Outre l'instauration de cette taxe, la taxe foncière sur les propriétés bâties (TFPB) sera également officiellement mise en place avec un taux de taxation de 2%. De son côté, la taxe sur les surfaces commerciales (TASCOM) sera désormais accompagnée d'un coefficient multiplicateur de 1,05 à compter de janvier prochain. La Cirest précise que les établissements dont le chiffre d'affaires annuel est inférieur à 460 000 euros seront exonérés de la TASCOM.
"Face à la réalité des chiffres, nous ne devons pas subir avec fatalisme et pessimisme, nous sommes capables de pragmatisme", poursuit Patrice Selly. Si ces mesures ont été adoptées à la majorité par les élus communautaires, ces derniers ont tout de même fait part de certaines réserves. À commencer par Daniel Gonthier, qui a rappelé que l'ancienne mandature avait repoussé la mise en place de la Gemapi. "Sur le fond, on a l'impression que nous sommes des béni oui-oui. Nous sommes acculés sur la Gemapi", regrette l'ancien maire de Bras-Panon, suivi par les élus communautaire de la majorité de Saint-André, qui se sont abstenus sur le vote de la TFPB et de la TASCOM. Jean-Marc Péquin demande à l'interco de "jouer sur la dynamique économique pour augmenter nos recettes sans toucher à la base".
Jean-Marie Virapoullé, voit lui dans l'instauration de ces nouvelles taxe, "un tournant dans l'histoire de la Cirest". "C'est une véritable douche froide à laquelle je m'attendais ayant suivi l'actualité au cours de la précédente mandature sur cette affaire du marché du SYDNE. Je rappelle aussi que le président de la Cirest de l'époque (NDLR : Jean-Paul Virapoullé) et l'ensemble de sa majorité n'avaient jamais cautionné cette faute politique grave, pêché originel qui consiste à attribuer un marché sans mise en concurrence de 243 millions d'euros. On aurait du donner un coup de pied dans la fourmilière et mettre l'Etat devant ses responsabilités", explique le chef de file des élus de l'opposition saint-andréenne.
Pour rappel, après une lutte judiciaire acharnée menée par la Cirest, la cour administrative de Bordeaux est allée dans le sens du tribunal administratif de Saint-Denis qui avait décidé de résilier le contrat attribué à la multinationale Suez (le marché des déchets étant attribué à sa filiale Inovest) mais cette annulation est à effet différé. Elle n'entrera en vigueur qu'en 2026.
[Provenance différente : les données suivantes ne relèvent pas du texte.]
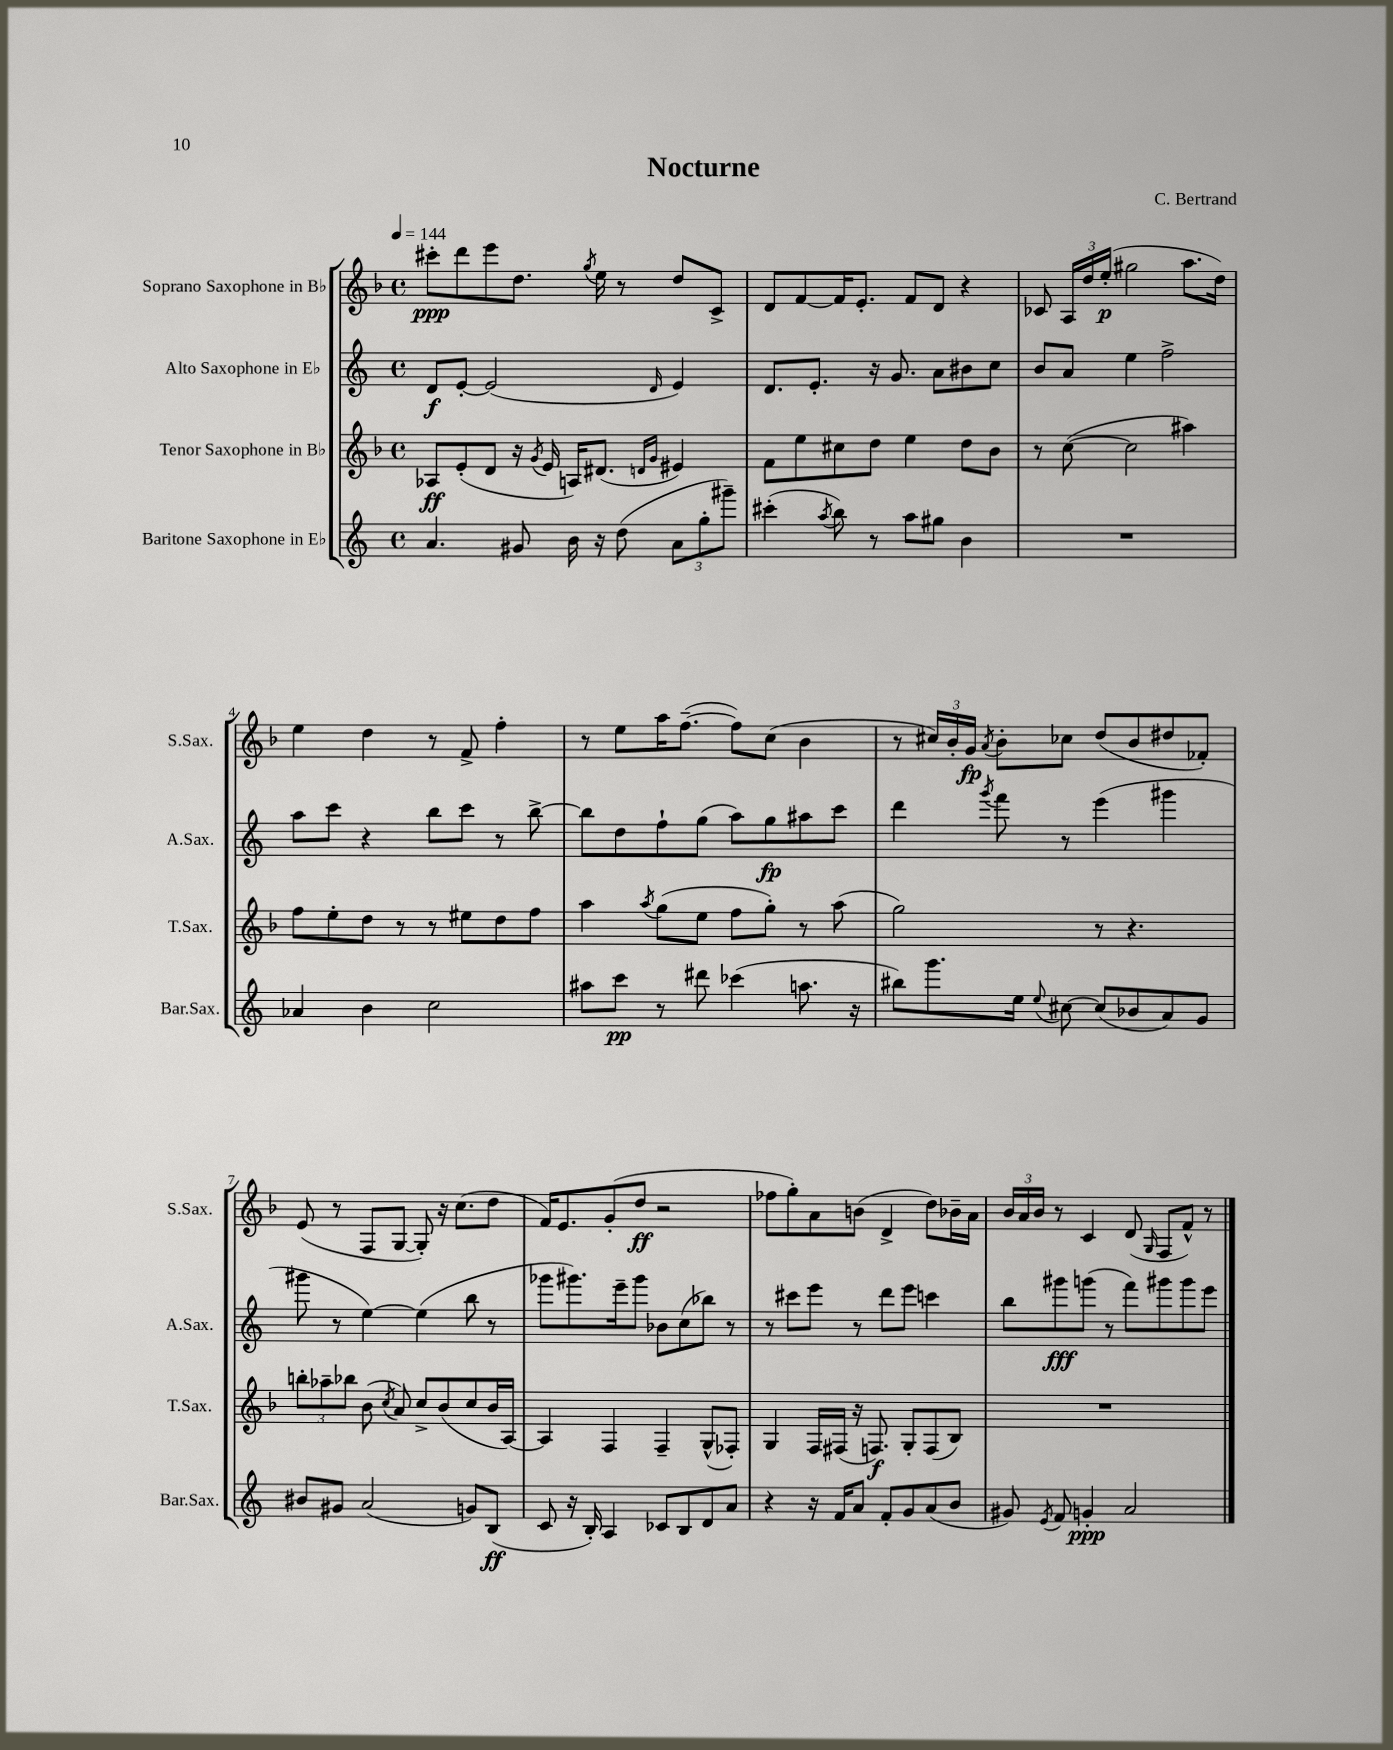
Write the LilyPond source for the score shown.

\header { title = "Nocturne" composer = "C. Bertrand" }
<<
\new StaffGroup <<
\new Staff = "s0" \with { instrumentName = "Soprano Saxophone in Bb" shortInstrumentName = "S.Sax." } {
    \clef treble \key f \major \defaultTimeSignature \time 4/4 \tempo 4 = 144
    \autoBeamOff cis'''8[-.\ppp d'''8 e'''8 d''8.] \acciaccatura { g''8 } e''16 r8 d''8[ c'8]-> |
    d'8[ f'8~ f'16 e'8.]-. f'8[ d'8] r4 |
    ces'8 \tuplet 3/2 { a16[ d''16 e''16]-.\p( } gis''2 a''8.[ d''16]) |
    e''4 d''4 r8 f'8-> f''4-. |
    r8 e''8[ a''16 f''8.]~--( f''8[) c''8]( bes'4 |
    r8 \tuplet 3/2 { cis''16[) bes'16-. g'16]\fp } \acciaccatura { a'8 } bes'8[-. ces''8] d''8[( bes'8 dis''8 fes'8]-.) |
    e'8( r8 f8[ g8]~ g8-.) r16 c''8.[( d''8] |
    f'16[) e'8. g'8-.( d''8]\ff r2 |
    fes''8[ g''8-.) a'8 b'8]( d'4-> d''8[) bes'16-- a'16] |
    \tuplet 3/2 { bes'16[ a'16 bes'16] } r8 c'4 d'8( \grace { g16 } f8[ f'8]-^) r8 \bar "|." |
}
\new Staff = "s1" \with { instrumentName = "Alto Saxophone in Eb" shortInstrumentName = "A.Sax." } {
    \clef treble \key c \major \defaultTimeSignature \time 4/4
    \autoBeamOff d'8[\f e'8]~-. e'2( \grace { d'16 } e'4) |
    d'8.[ e'8.]-. r16 g'8. a'8[ bis'8 c''8] |
    b'8[ a'8] e''4 f''2-> |
    a''8[ c'''8] r4 b''8[ c'''8] r8 b''8~-> |
    b''8[ d''8 f''8-! g''8]( a''8[) g''8\fp ais''8 c'''8] |
    d'''4 \acciaccatura { g'''8 } f'''8 r8 e'''4( gis'''4 |
    gis'''8 r8 e''4~) e''4( b''8 r8 |
    ges'''8[ gis'''8.) e'''16-- gis'''8] bes'8[ c''8( bes''8]) r8 |
    r8 cis'''8[ e'''8] r8 d'''8[ e'''8] c'''4 |
    b''8[ gis'''8\fff g'''8]( r8 f'''8[) gis'''8 gis'''8 e'''8] \bar "|." |
}
\new Staff = "s2" \with { instrumentName = "Tenor Saxophone in Bb" shortInstrumentName = "T.Sax." } {
    \clef treble \key f \major \defaultTimeSignature \time 4/4
    \autoBeamOff aes8[\ff e'8-.( d'8] r16 \acciaccatura { g'8 } e'16 a16[) dis'8.]( \grace { d'16[ g'16] } eis'4) |
    f'8[ e''8 cis''8 d''8] e''4 d''8[ bes'8] |
    r8 c''8~( c''2 ais''4) |
    f''8[ e''8-. d''8] r8 r8 eis''8[ d''8 f''8] |
    a''4 \acciaccatura { a''8 } g''8[( e''8] f''8[ g''8]-.) r8 a''8( |
    g''2) r8 r4. |
    \tuplet 3/2 { b''8[-. aes''8-- bes''8] } bes'8( \acciaccatura { c''8 } a'8) c''8[-> bes'8( c''8 bes'16 a16]~) |
    a4 f4 f4-- g8[-^( fes8]-.) |
    g4 f16[ fis16]( r16 f8.\f) g8[-. f8( bes8]) |
    R1 \bar "|." |
}
\new Staff = "s3" \with { instrumentName = "Baritone Saxophone in Eb" shortInstrumentName = "Bar.Sax." } {
    \clef treble \key c \major \defaultTimeSignature \time 4/4
    \autoBeamOff a'4. gis'8 b'16 r16 d''8( \tuplet 3/2 { a'8[ g''8-. gis'''8]--) } |
    cis'''4-.( \acciaccatura { a''8 } b''8) r8 a''8[ gis''8] b'4 |
    R1 |
    aes'4 b'4 c''2 |
    ais''8[ c'''8]\pp r8 dis'''8 ces'''4( a''8. r16 |
    bis''8[) g'''8. e''16] \appoggiatura { e''8 } cis''8~ cis''8[( bes'8 a'8) g'8] |
    bis'8[ gis'8] a'2( g'8[) b8]\ff( |
    c'8 r16 b16-.) a4 ces'8[ b8 d'8 a'8] |
    r4 r16 f'16[ a'8] f'8[-. g'8 a'8( b'8] |
    gis'8) \acciaccatura { e'8 } f'8 g'4-.\ppp a'2 \bar "|." |
}
>>
>>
Sydne : Jean-Paul Virapoullé a gagné, Gérald Maillot n'a pas perdu
"Aujourd'hui nous prenons des décisions graves qui nous retombent dessus en raison de cette affaire du Sydne. Nous n'avons pas fauté mais nous avons été aussi désignés par la population pour prendre des décisions", regrette le maire de Bras-Panon, Jeannick Atchapa, et ce même si ces mesures sont impopulaires.
S'il dit "partager" l'inquiétude d'une bonne partie de ses élus, Patrice Selly leur demande malgré tout de "faire preuve de responsabilité". "Faire preuve de responsabilité ce n'est pas voter ou s'abstenir, c'est d'être solidaire à l'égard de décisions difficiles. La solidarité doit fonctionner dans les deux sens", lance-t-il, non sans une pique envoyée aux élus de Saint-André, prenant l'exemple du TCSP de la ville. "Lors d'une commission d'appel d'offre, je me souviens que notre collectivité avait financé des infrastructures qui n'étaient pas prévues à la base. Nous avions malgré tout validé l'ensemble des travaux par solidarité. Aujourd'hui, vous venez nous dire que vous ne soutenez pas cette décision mais demain vous allez revenir et demander autre chose. J'ai du mal avec ça", conclut-il.